As is seen from Fig. 14, the peaks at 1631 cm⁻¹ and 3417 cm⁻¹ are the absorption peaks of the H–O–H bending vibration (Krehula et al. 2002). These absorption bands are usually produced by the presence of moisture (water vapor). This shows that the prepared Fe-Mn/AC catalyst has a porous structure and can absorb water from the environment. The peak at 2362 cm⁻¹ is caused by carbonyl vibration. The stretching vibration peak near 472 cm⁻¹ is due to the presence of MnO₂ (Singh et al. 2010). The infrared spectrum of Fe₂O₃ exhibits a stretching peak at a wavelength of 560 cm⁻¹ and 790 cm⁻¹, and the infrared spectrum of FeO shows stretching peaks at a wavelength around 670 cm⁻¹. Figure 14 shows stretching peaks at 562 cm⁻¹, 790 cm⁻¹, and 669 cm⁻¹. The results show that the activated carbon has successfully been loaded with iron oxides and manganese oxides. In addition, absorption peaks appear in the infrared spectrum near 1032 cm⁻¹ and 1385 cm⁻¹. According to the study (Gomez-Serrano et al. 1996), the absorption peaks appearing here were due to the presence of –C–O and C–O, respectively. The main reason may be that MnO₂ and Fe₂O₃ react with activated carbon during the loading process to promote the formation of these oxidized functional groups.

Fig. 14

FT-IR spectra of the Fe-Mn/AC catalyst

Concluding remarks

Leachate biochemical effluent was treated using the Fe-Mn/AC-catalyzed O₃/Na₂S₂O₈ system, with Fe-Mn/AC as a heterogeneous catalyst. The experimental results proved that it is an efficient and promising method for the treatment of leachate biochemical effluent. The ·OH produced by O₃ and the SO₄⁻· formed by the activation of Na₂S₂O₈ could synergistically oxidize and degrade the pollutants in the wastewater sample, and the two had significant synergistic benefits. The COD and color removal efficiency reached 84% and 98%, respectively. After treatment with the coupling system, the fluorescence index of organic matter (f_450/500) increased, the fluorescence intensity of organic matter, aromaticity of soluble humic acid decreased, and aromatic ring structure of soluble humic acid are all decreased. Alkane olefins, benzenes, amides, and alcohols were effectively treated, and reactions such as ring opening and chain structure cleavage occurred during oxidation.

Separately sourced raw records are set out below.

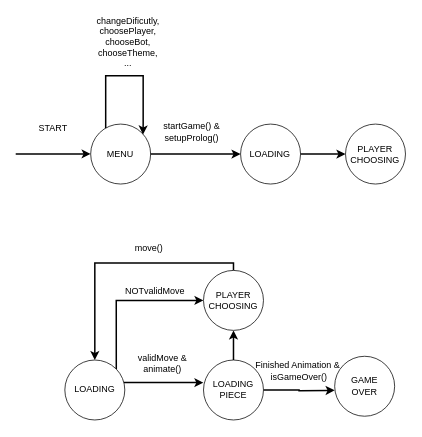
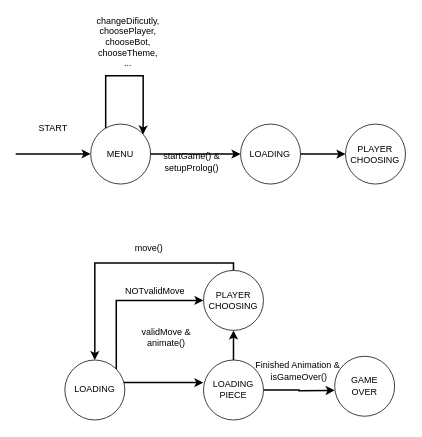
  <mxCell id="0" />
  <mxCell id="1" parent="0" />
  <mxCell id="2" style="edgeStyle=orthogonalEdgeStyle;rounded=0;orthogonalLoop=1;jettySize=auto;html=1;strokeColor=#000000;strokeWidth=2;" edge="1" parent="1" source="3" target="6"><mxGeometry relative="1" as="geometry" /></mxCell>
  <mxCell id="3" value="LOADING" style="ellipse;whiteSpace=wrap;html=1;aspect=fixed;" parent="1" vertex="1"><mxGeometry x="320.47" y="164.53" width="80" height="80" as="geometry" /></mxCell>
  <mxCell id="4" value="MENU" style="ellipse;whiteSpace=wrap;html=1;aspect=fixed;" parent="1" vertex="1"><mxGeometry x="120.47" y="164.53" width="80" height="80" as="geometry" /></mxCell>
  <mxCell id="5" style="edgeStyle=orthogonalEdgeStyle;rounded=0;orthogonalLoop=1;jettySize=auto;html=1;entryX=1;entryY=0.5;entryDx=0;entryDy=0;startArrow=classic;startFill=1;endArrow=none;endFill=0;strokeWidth=2;exitX=0;exitY=0.5;exitDx=0;exitDy=0;" parent="1" source="3" target="4" edge="1"><mxGeometry relative="1" as="geometry" /></mxCell>
  <mxCell id="6" value="PLAYER CHOOSING" style="ellipse;whiteSpace=wrap;html=1;aspect=fixed;" parent="1" vertex="1"><mxGeometry x="460.47" y="164.53" width="80" height="80" as="geometry" /></mxCell>
- <mxCell id="7" value="startGame() &amp;amp;&lt;br&gt;setupProlog()" style="text;html=1;align=center;verticalAlign=middle;resizable=0;points=[];;autosize=1;" parent="1" vertex="1"><mxGeometry x="210.47" y="159.53" width="90" height="30" as="geometry" /></mxCell>
+ <mxCell id="7" value="startGame() &amp;amp;&lt;br&gt;setupProlog()" style="text;html=1;align=center;verticalAlign=middle;resizable=0;points=[];;autosize=1;" parent="1" vertex="1"><mxGeometry x="210.47" y="199.53" width="90" height="30" as="geometry" /></mxCell>
  <mxCell id="8" style="edgeStyle=orthogonalEdgeStyle;rounded=0;orthogonalLoop=1;jettySize=auto;html=1;startArrow=classic;startFill=1;endArrow=none;endFill=0;strokeWidth=2;entryX=0.5;entryY=0;entryDx=0;entryDy=0;" parent="1" source="13" target="17" edge="1"><mxGeometry relative="1" as="geometry"><Array as="points"><mxPoint x="126" y="349.77" /><mxPoint x="311" y="349.77" /></Array><mxPoint x="296" y="339.77" as="targetPoint" /></mxGeometry></mxCell>
  <mxCell id="9" value="move()" style="text;html=1;align=center;verticalAlign=middle;resizable=0;points=[];;labelBackgroundColor=#ffffff;" parent="8" vertex="1" connectable="0"><mxGeometry x="0.273" relative="1" as="geometry"><mxPoint x="-6" y="-20" as="offset" /></mxGeometry></mxCell>
  <mxCell id="10" style="edgeStyle=orthogonalEdgeStyle;rounded=0;orthogonalLoop=1;jettySize=auto;html=1;exitX=1;exitY=0;exitDx=0;exitDy=0;entryX=0;entryY=0.5;entryDx=0;entryDy=0;startArrow=none;startFill=0;endArrow=classic;endFill=1;strokeWidth=2;" parent="1" source="13" target="17" edge="1"><mxGeometry relative="1" as="geometry"><Array as="points"><mxPoint x="154" y="399.77" /></Array></mxGeometry></mxCell>
  <mxCell id="11" value="NOTvalidMove" style="text;html=1;align=center;verticalAlign=middle;resizable=0;points=[];;labelBackgroundColor=#ffffff;" parent="10" vertex="1" connectable="0"><mxGeometry x="0.381" y="3" relative="1" as="geometry"><mxPoint x="-2" y="-9" as="offset" /></mxGeometry></mxCell>
  <mxCell id="12" style="edgeStyle=orthogonalEdgeStyle;rounded=0;orthogonalLoop=1;jettySize=auto;html=1;entryX=-0.001;entryY=0.377;entryDx=0;entryDy=0;startArrow=none;startFill=0;endArrow=classic;endFill=1;strokeWidth=2;entryPerimeter=0;" parent="1" source="13" target="16" edge="1"><mxGeometry relative="1" as="geometry"><Array as="points"><mxPoint x="196" y="509.3" /><mxPoint x="196" y="509.3" /></Array></mxGeometry></mxCell>
  <mxCell id="13" value="LOADING" style="ellipse;whiteSpace=wrap;html=1;aspect=fixed;" parent="1" vertex="1"><mxGeometry x="86" y="479.3" width="80" height="80" as="geometry" /></mxCell>
  <mxCell id="14" style="edgeStyle=orthogonalEdgeStyle;rounded=0;orthogonalLoop=1;jettySize=auto;html=1;startArrow=none;startFill=0;endArrow=classic;endFill=1;strokeWidth=2;fillColor=#f8cecc;strokeColor=#000000;" parent="1" source="16" edge="1"><mxGeometry relative="1" as="geometry"><mxPoint x="446" y="519.77" as="targetPoint" /></mxGeometry></mxCell>
  <mxCell id="15" style="edgeStyle=orthogonalEdgeStyle;rounded=0;orthogonalLoop=1;jettySize=auto;html=1;entryX=0.5;entryY=1;entryDx=0;entryDy=0;strokeColor=#000000;strokeWidth=2;" edge="1" parent="1" source="16" target="17"><mxGeometry relative="1" as="geometry" /></mxCell>
  <mxCell id="16" value="LOADING&lt;br&gt;PIECE" style="ellipse;whiteSpace=wrap;html=1;aspect=fixed;" parent="1" vertex="1"><mxGeometry x="271" y="479.3" width="80" height="80" as="geometry" /></mxCell>
  <mxCell id="17" value="PLAYER&lt;br&gt;CHOOSING" style="ellipse;whiteSpace=wrap;html=1;aspect=fixed;" parent="1" vertex="1"><mxGeometry x="271" y="359.77" width="80" height="80" as="geometry" /></mxCell>
  <mxCell id="18" value="Finished Animation &amp;amp;&amp;nbsp;&lt;br&gt;isGameOver()" style="text;html=1;align=center;verticalAlign=middle;resizable=0;points=[];;autosize=1;" parent="1" vertex="1"><mxGeometry x="333" y="479.3" width="130" height="30" as="geometry" /></mxCell>
- <mxCell id="19" value="validMove &amp;amp; &lt;br&gt;animate()" style="text;html=1;align=center;verticalAlign=middle;resizable=0;points=[];;autosize=1;" parent="1" vertex="1"><mxGeometry x="176" y="469.3" width="80" height="30" as="geometry" /></mxCell>
+ <mxCell id="19" value="validMove &amp;amp; &lt;br&gt;animate()" style="text;html=1;align=center;verticalAlign=middle;resizable=0;points=[];;autosize=1;" parent="1" vertex="1"><mxGeometry x="181" y="434.3" width="80" height="30" as="geometry" /></mxCell>
  <mxCell id="20" style="edgeStyle=orthogonalEdgeStyle;rounded=0;orthogonalLoop=1;jettySize=auto;html=1;entryX=0.873;entryY=0.174;entryDx=0;entryDy=0;startArrow=none;startFill=0;endArrow=classic;endFill=1;strokeWidth=2;entryPerimeter=0;" parent="1" source="4" target="4" edge="1"><mxGeometry relative="1" as="geometry"><Array as="points"><mxPoint x="140.47" y="100" /><mxPoint x="190.47" y="100" /><mxPoint x="190.47" y="164" /></Array></mxGeometry></mxCell>
  <mxCell id="21" value="changeDificutly,&lt;br&gt;choosePlayer,&lt;br&gt;chooseBot,&lt;br&gt;chooseTheme,&lt;br&gt;..." style="text;html=1;align=center;verticalAlign=middle;resizable=0;points=[];;autosize=1;" parent="1" vertex="1"><mxGeometry x="120.47" y="20" width="100" height="70" as="geometry" /></mxCell>
  <mxCell id="22" value="GAME&lt;br&gt;OVER" style="ellipse;whiteSpace=wrap;html=1;aspect=fixed;" vertex="1" parent="1"><mxGeometry x="446" y="474.3" width="80" height="80" as="geometry" /></mxCell>
  <mxCell id="23" value="" style="edgeStyle=orthogonalEdgeStyle;rounded=0;orthogonalLoop=1;jettySize=auto;html=1;startArrow=classic;startFill=1;endArrow=none;endFill=0;strokeWidth=2;" edge="1" parent="1"><mxGeometry relative="1" as="geometry"><mxPoint x="20.47" y="204.29" as="targetPoint" /><mxPoint x="120.47" y="204.29" as="sourcePoint" /></mxGeometry></mxCell>
  <mxCell id="24" value="START" style="text;html=1;align=center;verticalAlign=middle;resizable=0;points=[];;autosize=1;" vertex="1" parent="1"><mxGeometry x="45.47" y="160" width="50" height="20" as="geometry" /></mxCell>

The characterization results of the catalyst indicated that the microscopic morphology of the catalyst was porous. The main active component of the catalyst consisted of amorphous MnO₂ and multivalent iron oxides, and the main metal ion components were Mn⁺, Fe²⁺, and Fe³⁺. Moreover, the XRD pattern showed that the diffraction peaks of the metal in the XRD pattern were significantly weakened after Fe and Mn were loaded. This indicated that the Mn and Fe components loaded on the activated carbon were more dispersed than the Mn and Fe in the single-metal-loaded activated carbon. In addition, the Fe-Mn/AC catalyst exhibited strong recyclability, and the treatment efficiency was still 79% after being used four times.